Swap each occurrence of "series" in the listing below for "dataset", and leave everything else unchanged.

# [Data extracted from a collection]
--------

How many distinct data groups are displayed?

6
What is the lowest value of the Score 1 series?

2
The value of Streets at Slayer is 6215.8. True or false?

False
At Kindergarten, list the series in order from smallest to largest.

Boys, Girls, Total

--------

# [RESULT FOR THIS TASK]
How many distinct data groups are displayed?

6
What is the lowest value of the Score 1 dataset?

2
The value of Streets at Slayer is 6215.8. True or false?

False
At Kindergarten, list the dataset in order from smallest to largest.

Boys, Girls, Total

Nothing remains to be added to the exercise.